What is asked:
Copy everything from the line containing "Page size: 2001x1125." down to the line containing "title Cointegration Test [137, 59, 1863, 278]", both of those included, and repeat those lines unchanged.

Extracted entries:
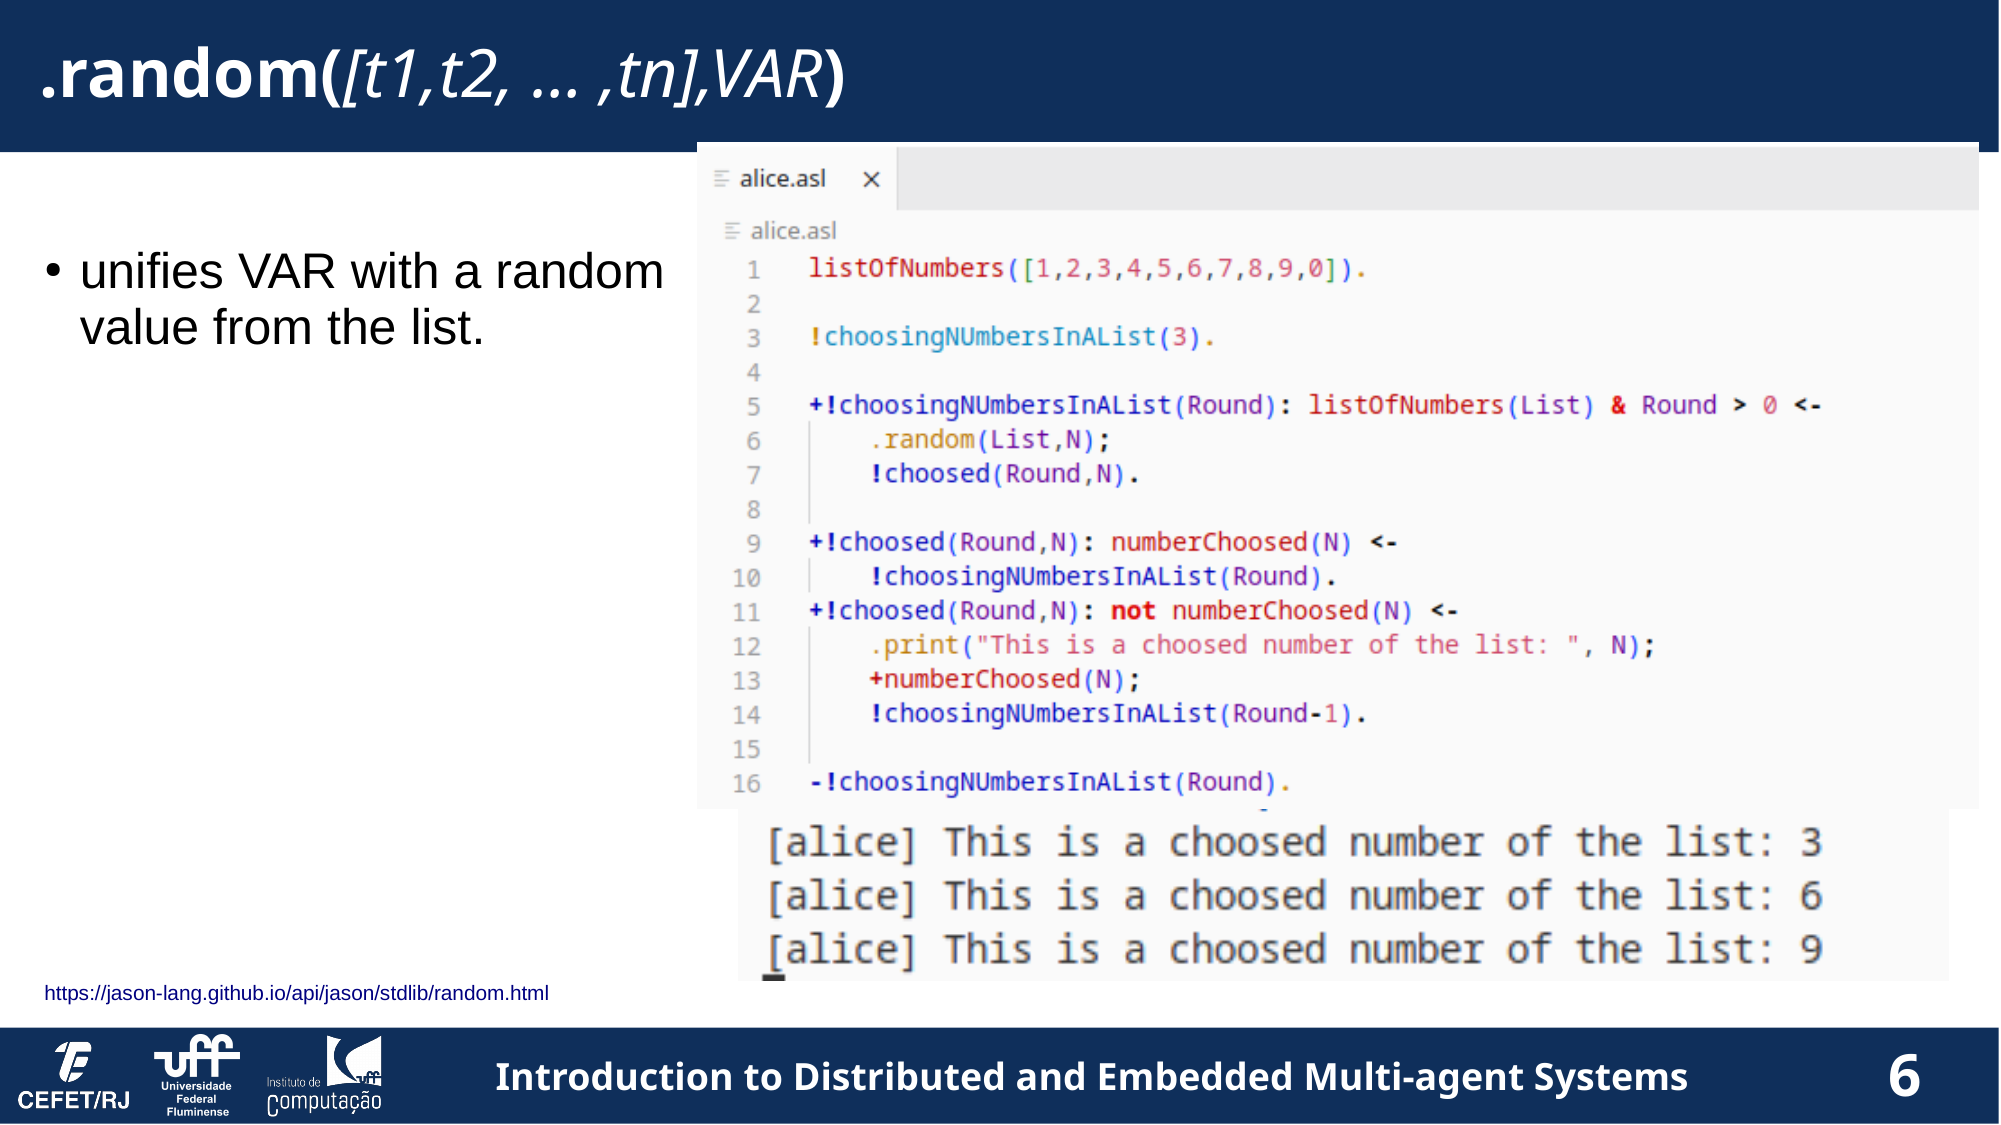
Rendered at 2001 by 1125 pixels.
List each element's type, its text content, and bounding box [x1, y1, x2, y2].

* * *

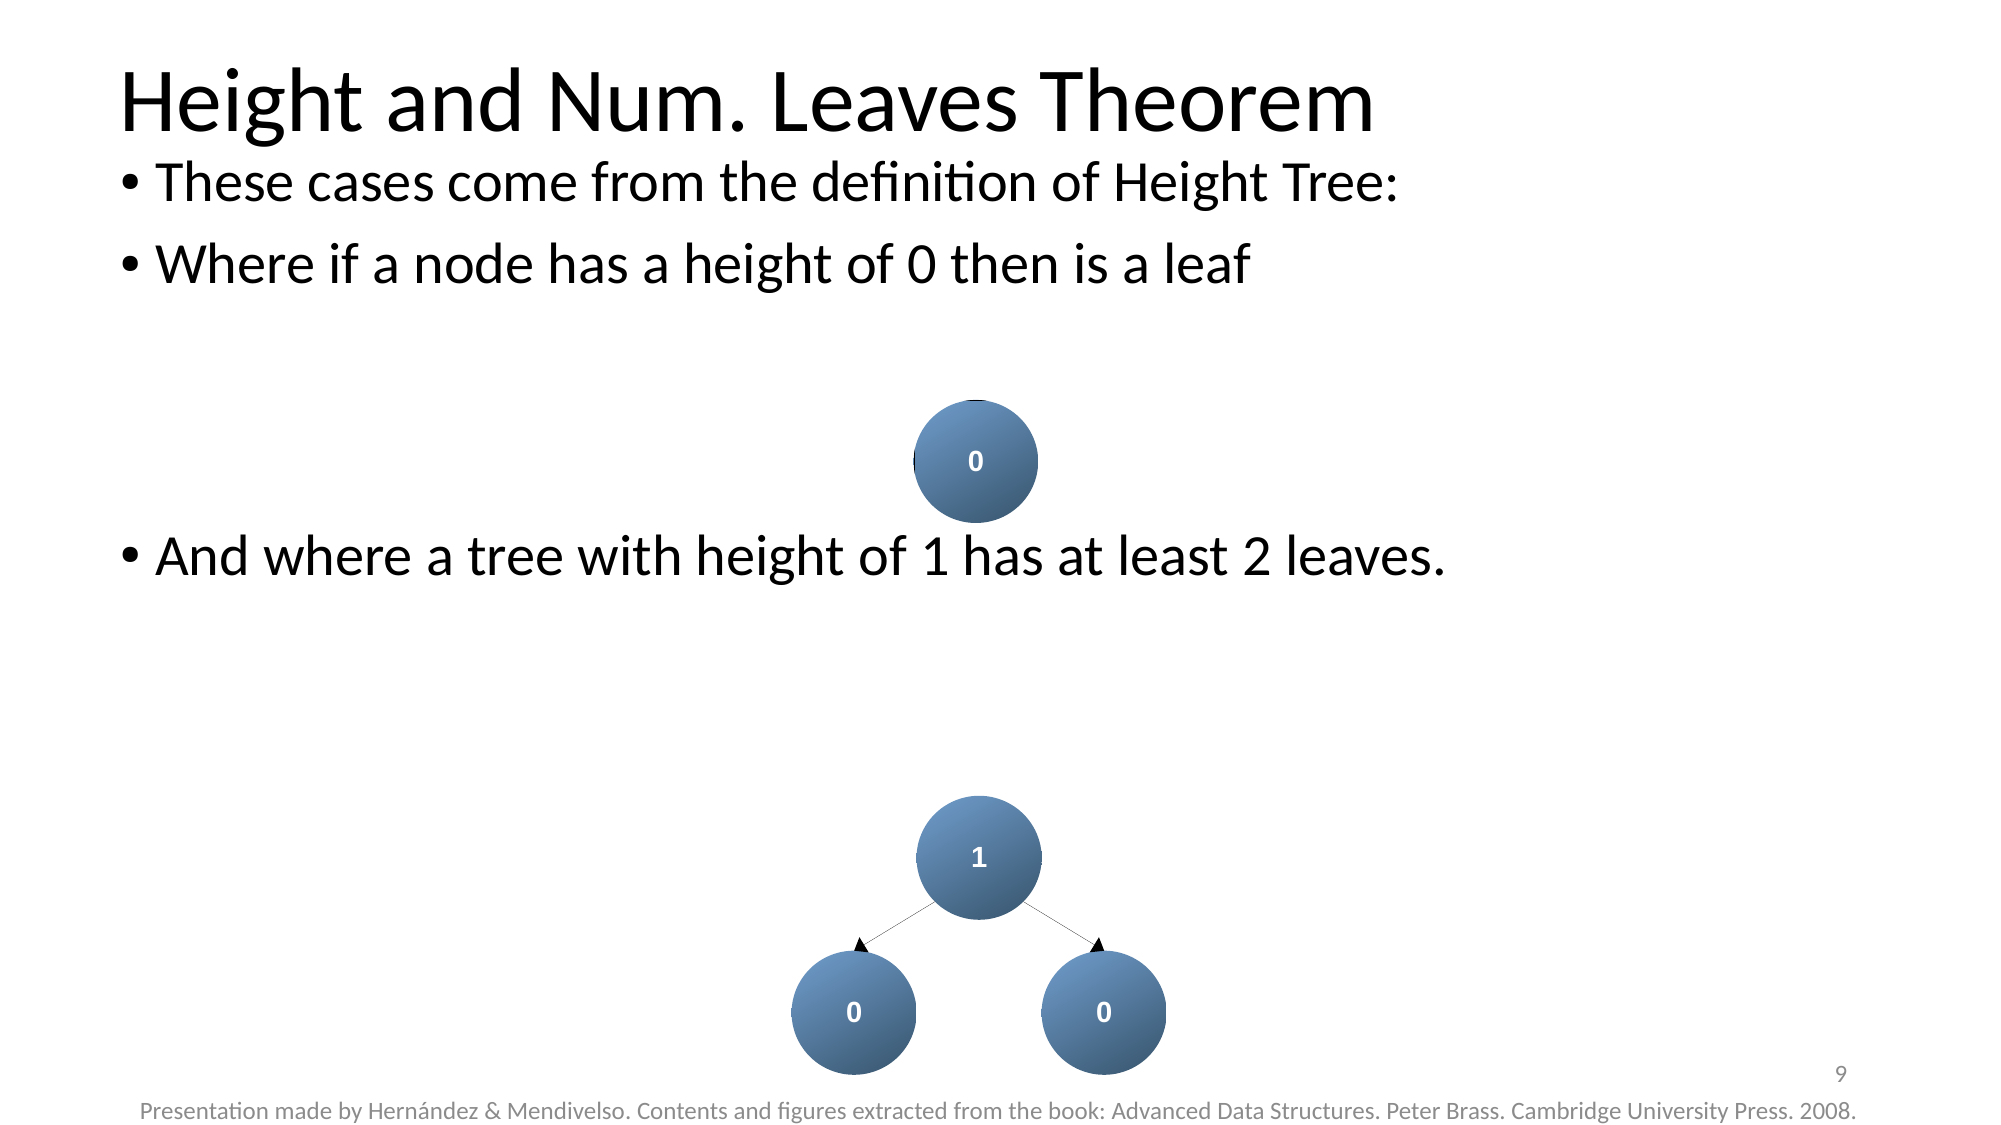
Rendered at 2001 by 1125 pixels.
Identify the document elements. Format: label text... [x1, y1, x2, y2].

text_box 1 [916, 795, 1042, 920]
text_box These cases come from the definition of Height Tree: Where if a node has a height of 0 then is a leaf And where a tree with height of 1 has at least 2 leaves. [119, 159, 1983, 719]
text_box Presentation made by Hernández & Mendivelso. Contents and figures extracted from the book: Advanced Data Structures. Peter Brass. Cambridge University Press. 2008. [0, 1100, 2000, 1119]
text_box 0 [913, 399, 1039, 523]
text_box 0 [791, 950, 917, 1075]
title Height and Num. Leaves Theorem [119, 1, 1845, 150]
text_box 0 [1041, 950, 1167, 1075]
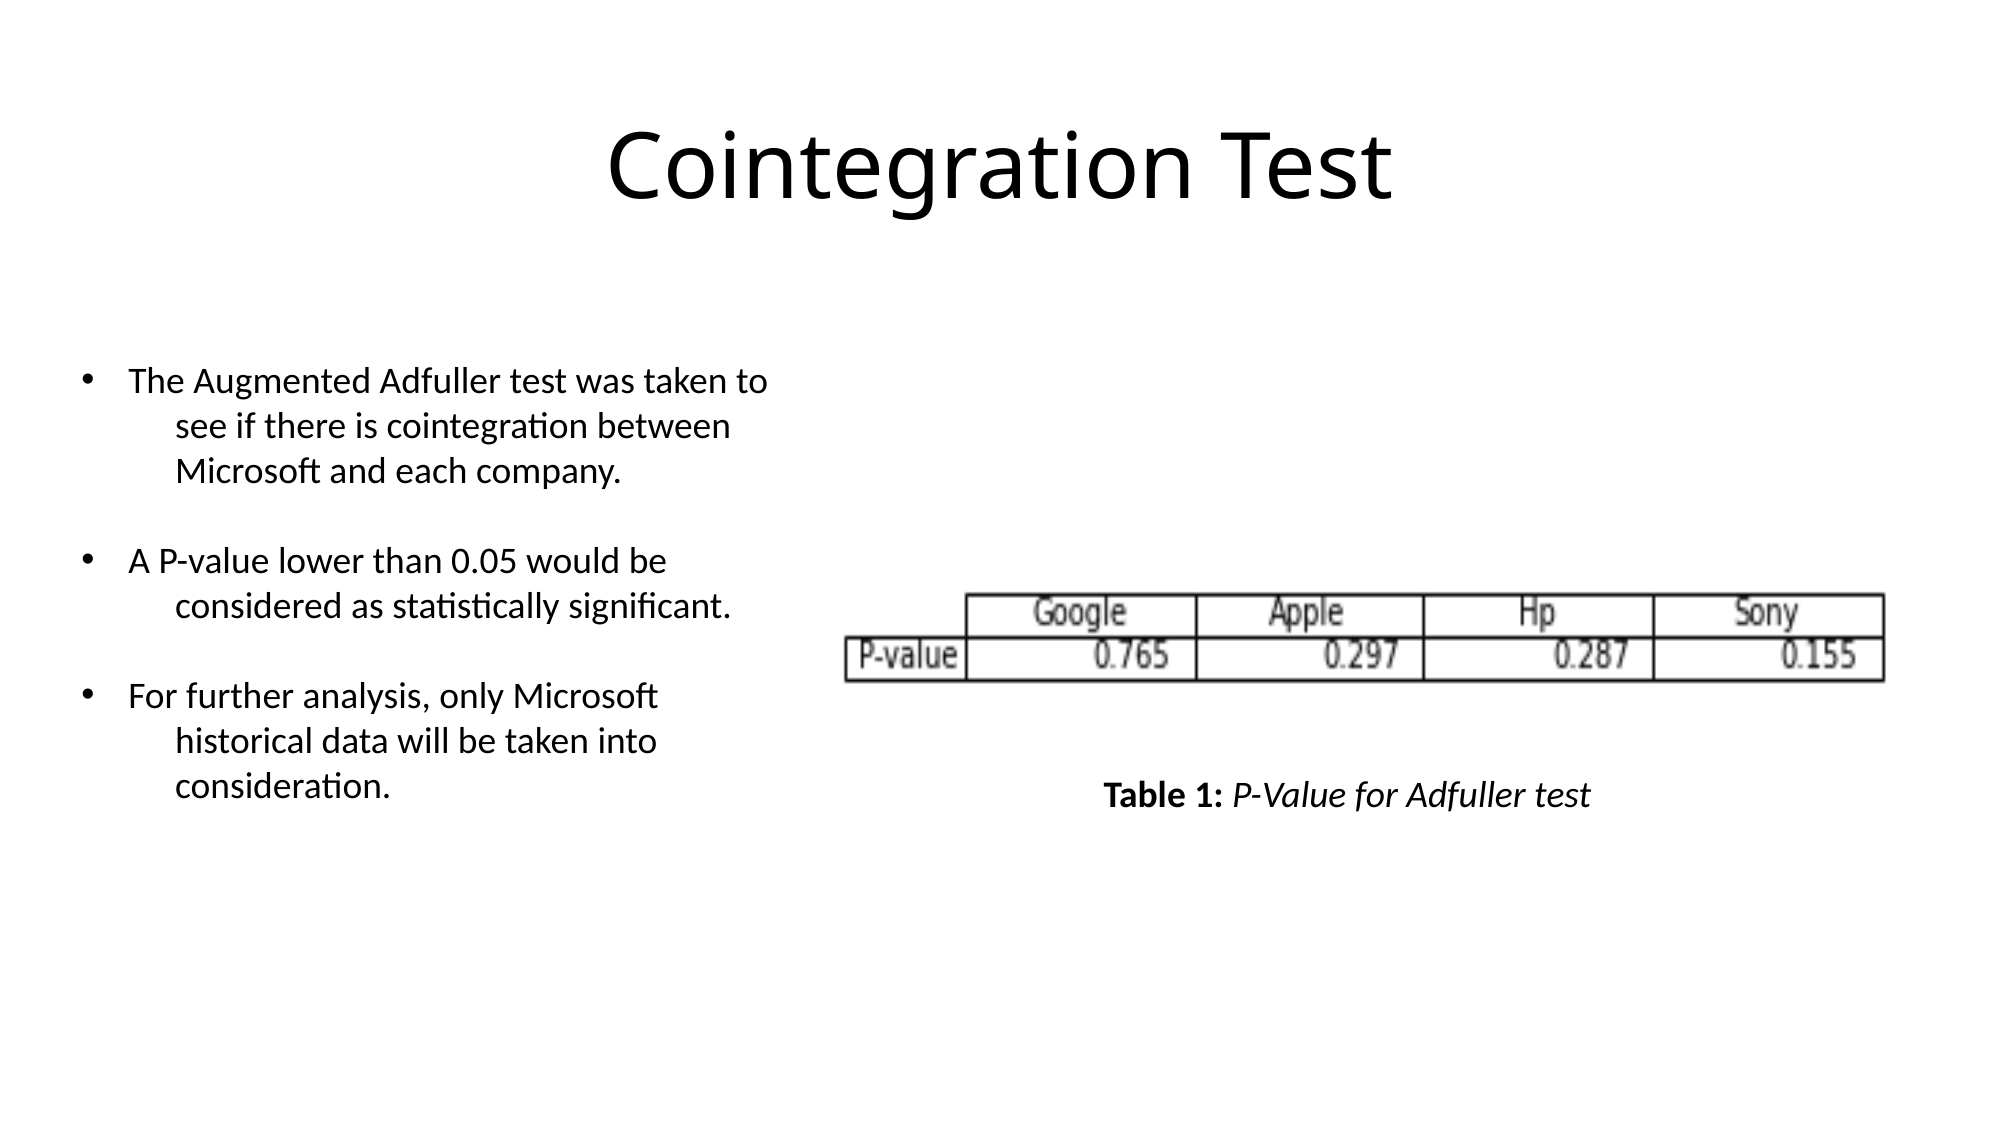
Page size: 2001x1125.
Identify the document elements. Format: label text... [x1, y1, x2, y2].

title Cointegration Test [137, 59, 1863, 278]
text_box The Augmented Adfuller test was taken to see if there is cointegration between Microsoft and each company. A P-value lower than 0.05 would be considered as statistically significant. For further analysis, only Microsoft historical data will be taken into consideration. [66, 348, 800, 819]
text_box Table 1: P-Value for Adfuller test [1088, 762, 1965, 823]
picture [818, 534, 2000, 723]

Answer to the problem:
Page size: 2001x1125.
Identify the document elements. Format: label text... [x1, y1, x2, y2].

title Cointegration Test [137, 59, 1863, 278]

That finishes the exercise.